To do
An exact transcription of all the data is the expected reply.

(Saved data entries)
———

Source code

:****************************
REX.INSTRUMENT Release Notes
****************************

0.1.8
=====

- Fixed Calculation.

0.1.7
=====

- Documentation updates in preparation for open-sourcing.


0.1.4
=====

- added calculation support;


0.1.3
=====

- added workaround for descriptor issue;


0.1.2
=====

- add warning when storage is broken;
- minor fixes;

———

Written reply
Source code

:****************************
REX.INSTRUMENT Release Notes
****************************

0.1.8
=====

- Fixed Calculation.

0.1.7
=====

- Documentation updates in preparation for open-sourcing.


0.1.4
=====

- added calculation support;


0.1.3
=====

- added workaround for descriptor issue;


0.1.2
=====

- add warning when storage is broken;
- minor fixes;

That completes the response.